02/13/2020 12:37:12 PM

Feb13

Rabbi Jeffrey Myers

One of the ways that humans evolve over time is by accepting things that they might not have been comfortable with at a prior stage of life. Sometimes that acceptance is more of a resignation, a passive acknowledgement that it does not matter what your opinion might be, this is the way things are. Just because something is done one way does not make it right nor does it have to be acceptable.

H speech continues to spew out of our elected officials, most particularly from Washington DC, the ground zero of Krakatoan eruptions. While I do not think that any of us can point to a particular starting date when civil discourse became uncivilized, it grows in severity and frequency. Candidates attack each other with regularity, and we have become numb to their anesthesia of H.  A member or members of one political party speak H about the other party. What of civil discourse? How are we to teach our children kindness and respect when they see our leaders behave the opposite?

Most science fiction movies that present the author’s vision of the future are dystopic. They show us a world destroyed, people scrounging to survive, or they model a utopian society for those who merit that standard, with a dystopian society beyond the massively enforced city walls. What is unsettling to many people who watch these movies is how realistic they seem, and how the distance from our current reality to the movie’s supposed fiction is less of a distance than we are comfortable.

Mankind is capable of both, the dystopic and utopic futures. Each of us does have a role in that path through our daily interactions with fellow humans and animals. Those who are cruel to animals show the dystopian vision. Those who spew H speech and, even more grotesquely, those who act upon it, model a dystopic future. We can firmly reject that vision every moment of every day by the mitzvot we perform for others, the kind words that we share, the respect we model, all a condemnation of those who choose the wrong path.
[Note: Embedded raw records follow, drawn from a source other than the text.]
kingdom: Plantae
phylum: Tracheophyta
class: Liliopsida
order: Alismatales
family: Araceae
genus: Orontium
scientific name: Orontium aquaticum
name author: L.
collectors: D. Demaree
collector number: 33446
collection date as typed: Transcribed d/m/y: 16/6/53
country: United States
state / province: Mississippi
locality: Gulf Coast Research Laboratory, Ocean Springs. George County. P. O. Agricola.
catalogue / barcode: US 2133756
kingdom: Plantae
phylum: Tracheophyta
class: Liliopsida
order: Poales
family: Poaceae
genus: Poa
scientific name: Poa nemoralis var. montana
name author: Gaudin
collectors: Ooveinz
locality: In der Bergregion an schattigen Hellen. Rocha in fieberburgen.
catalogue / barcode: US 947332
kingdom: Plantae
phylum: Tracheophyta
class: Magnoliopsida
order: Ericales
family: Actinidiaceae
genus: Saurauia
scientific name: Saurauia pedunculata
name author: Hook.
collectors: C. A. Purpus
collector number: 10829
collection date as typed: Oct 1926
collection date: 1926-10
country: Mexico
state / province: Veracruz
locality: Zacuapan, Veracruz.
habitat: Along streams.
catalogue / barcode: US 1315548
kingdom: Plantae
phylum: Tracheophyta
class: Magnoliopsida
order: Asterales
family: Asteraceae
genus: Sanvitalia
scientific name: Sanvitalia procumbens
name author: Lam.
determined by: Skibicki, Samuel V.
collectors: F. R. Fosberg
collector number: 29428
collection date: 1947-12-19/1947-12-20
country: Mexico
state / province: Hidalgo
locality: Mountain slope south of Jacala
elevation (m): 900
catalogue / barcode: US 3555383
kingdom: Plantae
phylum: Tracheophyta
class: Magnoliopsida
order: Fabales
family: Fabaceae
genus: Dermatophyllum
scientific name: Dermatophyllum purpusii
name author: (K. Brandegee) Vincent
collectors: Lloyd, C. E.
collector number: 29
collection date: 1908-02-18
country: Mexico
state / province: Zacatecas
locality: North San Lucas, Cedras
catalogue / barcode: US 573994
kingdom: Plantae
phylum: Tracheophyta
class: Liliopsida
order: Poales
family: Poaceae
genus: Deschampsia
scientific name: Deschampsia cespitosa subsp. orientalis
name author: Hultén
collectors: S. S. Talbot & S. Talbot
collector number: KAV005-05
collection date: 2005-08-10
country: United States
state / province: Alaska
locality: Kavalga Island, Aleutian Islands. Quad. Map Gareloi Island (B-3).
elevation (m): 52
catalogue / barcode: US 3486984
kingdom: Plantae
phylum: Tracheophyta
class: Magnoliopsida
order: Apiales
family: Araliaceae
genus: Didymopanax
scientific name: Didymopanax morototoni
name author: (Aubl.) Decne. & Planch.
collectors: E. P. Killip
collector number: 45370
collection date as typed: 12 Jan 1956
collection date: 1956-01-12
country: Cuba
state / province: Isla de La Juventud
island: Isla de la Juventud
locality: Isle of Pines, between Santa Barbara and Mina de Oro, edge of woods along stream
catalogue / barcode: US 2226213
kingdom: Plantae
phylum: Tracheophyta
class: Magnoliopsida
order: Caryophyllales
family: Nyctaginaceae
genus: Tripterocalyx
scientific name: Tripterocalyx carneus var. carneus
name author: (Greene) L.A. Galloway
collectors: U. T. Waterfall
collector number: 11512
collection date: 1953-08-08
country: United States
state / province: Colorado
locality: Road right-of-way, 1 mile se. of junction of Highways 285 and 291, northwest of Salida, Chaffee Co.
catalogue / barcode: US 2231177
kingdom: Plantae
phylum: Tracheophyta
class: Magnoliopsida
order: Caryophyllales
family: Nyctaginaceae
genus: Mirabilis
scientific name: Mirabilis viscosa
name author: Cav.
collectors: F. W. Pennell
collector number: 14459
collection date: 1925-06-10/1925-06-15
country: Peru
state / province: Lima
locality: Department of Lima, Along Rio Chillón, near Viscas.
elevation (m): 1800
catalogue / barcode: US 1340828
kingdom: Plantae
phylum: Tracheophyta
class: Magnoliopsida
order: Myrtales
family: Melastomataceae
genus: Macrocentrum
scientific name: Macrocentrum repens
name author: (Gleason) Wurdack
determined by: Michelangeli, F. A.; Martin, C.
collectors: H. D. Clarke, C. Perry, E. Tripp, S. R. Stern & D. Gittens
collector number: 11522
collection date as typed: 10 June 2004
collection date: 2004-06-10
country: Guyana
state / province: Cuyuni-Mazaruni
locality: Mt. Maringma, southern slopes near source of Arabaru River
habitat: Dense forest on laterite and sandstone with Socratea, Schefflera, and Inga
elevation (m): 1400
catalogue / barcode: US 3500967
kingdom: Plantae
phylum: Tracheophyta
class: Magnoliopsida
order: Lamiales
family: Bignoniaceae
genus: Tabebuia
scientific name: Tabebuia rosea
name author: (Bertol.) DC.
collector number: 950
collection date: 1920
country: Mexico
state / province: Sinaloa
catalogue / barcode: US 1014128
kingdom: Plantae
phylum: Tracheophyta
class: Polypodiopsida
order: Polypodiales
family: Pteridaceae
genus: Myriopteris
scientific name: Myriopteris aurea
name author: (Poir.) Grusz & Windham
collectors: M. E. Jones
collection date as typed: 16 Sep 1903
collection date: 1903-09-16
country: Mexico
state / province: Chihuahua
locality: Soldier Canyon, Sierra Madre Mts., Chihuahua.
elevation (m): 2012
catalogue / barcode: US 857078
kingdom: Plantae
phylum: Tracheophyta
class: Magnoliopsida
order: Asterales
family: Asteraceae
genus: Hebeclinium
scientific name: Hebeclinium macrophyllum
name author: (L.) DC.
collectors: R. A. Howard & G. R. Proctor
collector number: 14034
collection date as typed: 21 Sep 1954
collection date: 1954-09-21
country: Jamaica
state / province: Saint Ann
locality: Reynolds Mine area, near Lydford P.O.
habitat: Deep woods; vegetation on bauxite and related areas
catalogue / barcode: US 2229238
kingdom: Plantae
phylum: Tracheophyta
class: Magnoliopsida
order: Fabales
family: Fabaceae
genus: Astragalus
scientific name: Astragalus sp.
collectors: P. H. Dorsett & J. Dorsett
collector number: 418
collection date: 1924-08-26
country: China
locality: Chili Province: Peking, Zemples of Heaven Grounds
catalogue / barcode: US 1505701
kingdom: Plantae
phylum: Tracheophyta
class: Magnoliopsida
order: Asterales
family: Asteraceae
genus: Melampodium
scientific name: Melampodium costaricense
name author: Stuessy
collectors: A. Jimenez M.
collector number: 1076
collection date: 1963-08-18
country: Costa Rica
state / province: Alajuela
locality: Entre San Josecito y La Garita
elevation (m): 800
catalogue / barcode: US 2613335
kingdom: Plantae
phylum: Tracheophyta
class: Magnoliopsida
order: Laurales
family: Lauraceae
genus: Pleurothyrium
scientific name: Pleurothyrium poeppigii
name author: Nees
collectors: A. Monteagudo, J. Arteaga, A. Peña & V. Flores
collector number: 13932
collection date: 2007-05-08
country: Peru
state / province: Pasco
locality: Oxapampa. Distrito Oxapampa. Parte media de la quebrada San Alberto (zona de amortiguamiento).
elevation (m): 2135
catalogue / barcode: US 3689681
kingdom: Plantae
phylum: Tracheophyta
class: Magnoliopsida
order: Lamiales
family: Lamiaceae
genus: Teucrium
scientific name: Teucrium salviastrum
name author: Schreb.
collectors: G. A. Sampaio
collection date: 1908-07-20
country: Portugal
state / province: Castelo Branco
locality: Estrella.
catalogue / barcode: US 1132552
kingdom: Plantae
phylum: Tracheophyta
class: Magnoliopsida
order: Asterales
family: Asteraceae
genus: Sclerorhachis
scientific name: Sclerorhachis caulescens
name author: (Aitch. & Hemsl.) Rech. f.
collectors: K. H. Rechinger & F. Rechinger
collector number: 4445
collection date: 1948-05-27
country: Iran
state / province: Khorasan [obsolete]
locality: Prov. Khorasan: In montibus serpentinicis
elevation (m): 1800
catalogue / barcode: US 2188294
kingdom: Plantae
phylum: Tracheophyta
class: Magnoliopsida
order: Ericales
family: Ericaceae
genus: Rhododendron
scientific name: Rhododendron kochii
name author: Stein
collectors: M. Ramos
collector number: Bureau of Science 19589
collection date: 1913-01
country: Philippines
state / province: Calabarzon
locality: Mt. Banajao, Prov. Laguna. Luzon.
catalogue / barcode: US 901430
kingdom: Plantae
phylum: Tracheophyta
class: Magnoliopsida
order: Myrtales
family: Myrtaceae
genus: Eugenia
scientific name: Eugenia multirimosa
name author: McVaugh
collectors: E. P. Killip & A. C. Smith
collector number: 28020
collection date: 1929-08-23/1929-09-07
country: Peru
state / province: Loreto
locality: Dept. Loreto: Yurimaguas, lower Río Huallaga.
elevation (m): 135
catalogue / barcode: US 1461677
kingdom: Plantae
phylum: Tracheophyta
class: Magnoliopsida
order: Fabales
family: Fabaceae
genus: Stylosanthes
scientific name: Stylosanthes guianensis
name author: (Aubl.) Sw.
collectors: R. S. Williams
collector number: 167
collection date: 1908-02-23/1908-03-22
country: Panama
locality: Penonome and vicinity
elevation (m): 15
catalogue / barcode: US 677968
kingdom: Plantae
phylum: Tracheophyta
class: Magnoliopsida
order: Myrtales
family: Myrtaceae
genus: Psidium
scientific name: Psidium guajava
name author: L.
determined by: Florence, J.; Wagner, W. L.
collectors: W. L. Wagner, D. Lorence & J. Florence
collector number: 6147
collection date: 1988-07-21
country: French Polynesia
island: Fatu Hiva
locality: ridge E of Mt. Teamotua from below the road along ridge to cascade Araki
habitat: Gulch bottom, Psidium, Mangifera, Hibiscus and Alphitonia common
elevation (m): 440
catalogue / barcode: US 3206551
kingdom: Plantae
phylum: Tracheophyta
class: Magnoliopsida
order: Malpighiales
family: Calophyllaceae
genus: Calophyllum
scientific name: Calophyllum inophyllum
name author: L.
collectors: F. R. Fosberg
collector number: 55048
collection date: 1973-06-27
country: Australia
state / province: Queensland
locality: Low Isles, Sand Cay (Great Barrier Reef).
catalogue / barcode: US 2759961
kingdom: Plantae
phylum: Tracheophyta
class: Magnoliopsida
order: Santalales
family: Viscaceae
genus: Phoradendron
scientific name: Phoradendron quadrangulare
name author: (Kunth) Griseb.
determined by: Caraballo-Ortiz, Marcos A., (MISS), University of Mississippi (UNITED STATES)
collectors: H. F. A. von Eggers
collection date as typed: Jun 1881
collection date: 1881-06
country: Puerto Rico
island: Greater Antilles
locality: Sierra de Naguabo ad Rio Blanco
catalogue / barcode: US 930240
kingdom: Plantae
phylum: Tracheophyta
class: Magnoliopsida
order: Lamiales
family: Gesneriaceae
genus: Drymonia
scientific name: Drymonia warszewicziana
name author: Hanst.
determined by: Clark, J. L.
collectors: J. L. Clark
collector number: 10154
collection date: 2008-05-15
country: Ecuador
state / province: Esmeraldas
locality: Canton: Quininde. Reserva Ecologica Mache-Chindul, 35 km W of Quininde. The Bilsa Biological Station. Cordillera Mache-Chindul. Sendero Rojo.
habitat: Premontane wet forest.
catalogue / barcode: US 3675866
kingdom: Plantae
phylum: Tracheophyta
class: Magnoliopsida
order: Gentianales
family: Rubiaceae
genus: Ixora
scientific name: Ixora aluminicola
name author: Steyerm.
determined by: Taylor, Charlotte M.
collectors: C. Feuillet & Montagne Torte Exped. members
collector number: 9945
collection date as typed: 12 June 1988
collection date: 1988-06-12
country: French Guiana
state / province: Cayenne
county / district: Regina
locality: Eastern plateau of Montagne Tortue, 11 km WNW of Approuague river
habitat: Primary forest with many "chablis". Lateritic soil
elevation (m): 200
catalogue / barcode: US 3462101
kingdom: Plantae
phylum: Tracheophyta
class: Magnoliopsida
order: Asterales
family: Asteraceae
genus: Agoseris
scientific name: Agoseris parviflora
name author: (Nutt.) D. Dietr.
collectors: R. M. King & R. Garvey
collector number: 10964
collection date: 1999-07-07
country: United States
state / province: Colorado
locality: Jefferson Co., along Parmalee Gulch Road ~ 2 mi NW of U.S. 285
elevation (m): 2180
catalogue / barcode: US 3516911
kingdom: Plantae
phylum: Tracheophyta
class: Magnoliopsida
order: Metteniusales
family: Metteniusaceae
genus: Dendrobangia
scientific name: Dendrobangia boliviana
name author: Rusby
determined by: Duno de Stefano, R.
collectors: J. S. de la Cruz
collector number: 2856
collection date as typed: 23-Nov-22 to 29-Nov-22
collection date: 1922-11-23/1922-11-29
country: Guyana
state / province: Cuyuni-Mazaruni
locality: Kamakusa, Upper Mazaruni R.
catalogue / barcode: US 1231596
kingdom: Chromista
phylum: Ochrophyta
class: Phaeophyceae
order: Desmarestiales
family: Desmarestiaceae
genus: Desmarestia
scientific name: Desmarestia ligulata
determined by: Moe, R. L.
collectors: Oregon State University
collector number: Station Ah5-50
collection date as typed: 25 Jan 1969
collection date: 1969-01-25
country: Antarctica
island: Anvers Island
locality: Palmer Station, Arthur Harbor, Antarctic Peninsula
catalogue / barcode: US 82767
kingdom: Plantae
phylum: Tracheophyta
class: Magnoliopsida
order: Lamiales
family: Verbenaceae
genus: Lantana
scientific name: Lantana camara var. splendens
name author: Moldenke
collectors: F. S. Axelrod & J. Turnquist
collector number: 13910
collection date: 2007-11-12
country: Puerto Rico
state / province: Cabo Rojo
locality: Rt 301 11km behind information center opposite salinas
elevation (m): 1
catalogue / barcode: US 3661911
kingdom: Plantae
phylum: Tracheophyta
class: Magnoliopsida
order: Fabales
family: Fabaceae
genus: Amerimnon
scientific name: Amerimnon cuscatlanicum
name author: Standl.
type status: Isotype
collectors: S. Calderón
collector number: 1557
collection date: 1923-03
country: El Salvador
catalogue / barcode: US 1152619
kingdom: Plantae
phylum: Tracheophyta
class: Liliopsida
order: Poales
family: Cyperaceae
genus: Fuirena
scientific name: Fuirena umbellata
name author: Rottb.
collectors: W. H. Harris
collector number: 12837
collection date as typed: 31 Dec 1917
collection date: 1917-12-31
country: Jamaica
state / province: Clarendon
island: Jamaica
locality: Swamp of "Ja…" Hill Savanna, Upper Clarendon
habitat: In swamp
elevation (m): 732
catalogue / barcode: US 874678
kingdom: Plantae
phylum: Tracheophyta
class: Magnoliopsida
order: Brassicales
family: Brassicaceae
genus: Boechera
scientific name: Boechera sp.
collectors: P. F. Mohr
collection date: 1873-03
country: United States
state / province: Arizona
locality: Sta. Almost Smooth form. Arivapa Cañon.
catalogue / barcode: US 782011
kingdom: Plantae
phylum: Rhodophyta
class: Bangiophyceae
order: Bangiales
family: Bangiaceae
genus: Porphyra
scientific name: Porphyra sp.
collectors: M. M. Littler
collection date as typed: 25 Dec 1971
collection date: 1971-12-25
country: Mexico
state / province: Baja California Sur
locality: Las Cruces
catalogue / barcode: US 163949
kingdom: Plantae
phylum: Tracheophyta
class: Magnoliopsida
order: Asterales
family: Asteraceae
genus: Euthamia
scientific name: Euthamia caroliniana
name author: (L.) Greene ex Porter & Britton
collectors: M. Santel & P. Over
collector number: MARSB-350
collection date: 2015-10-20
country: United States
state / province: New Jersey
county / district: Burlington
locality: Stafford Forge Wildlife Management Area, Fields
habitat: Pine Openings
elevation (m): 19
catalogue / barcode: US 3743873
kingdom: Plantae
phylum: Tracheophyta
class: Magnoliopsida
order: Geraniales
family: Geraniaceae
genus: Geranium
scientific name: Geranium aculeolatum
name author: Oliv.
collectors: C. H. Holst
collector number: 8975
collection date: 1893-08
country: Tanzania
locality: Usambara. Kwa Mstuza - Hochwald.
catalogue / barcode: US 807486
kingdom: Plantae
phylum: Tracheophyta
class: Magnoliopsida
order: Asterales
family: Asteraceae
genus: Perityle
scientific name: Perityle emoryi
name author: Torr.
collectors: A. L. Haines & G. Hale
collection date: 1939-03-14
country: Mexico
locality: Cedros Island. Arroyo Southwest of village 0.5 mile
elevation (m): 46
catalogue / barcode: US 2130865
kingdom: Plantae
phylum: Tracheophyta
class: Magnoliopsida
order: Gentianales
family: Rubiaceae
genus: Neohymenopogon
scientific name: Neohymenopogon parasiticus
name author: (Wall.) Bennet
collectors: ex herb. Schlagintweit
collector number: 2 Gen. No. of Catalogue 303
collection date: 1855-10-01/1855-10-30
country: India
If you recall the cartoon image of the little red devil on your left shoulder and the little white angel on your right, they would regularly offer their opinion on choices before you. While God admits to Noah after the Flood that humanity’s inclination from youth is toward evil, that does not mean our doom. We can and must ignore that inclination, and regularly direct our lives towards a positive outcome. In a place where there is no mentsch, you must be the mentsch. Dystopia will never be the answer. H speech must be rejected. For those who celebrate Valentine’s Day, every day must be Valentine’s Day.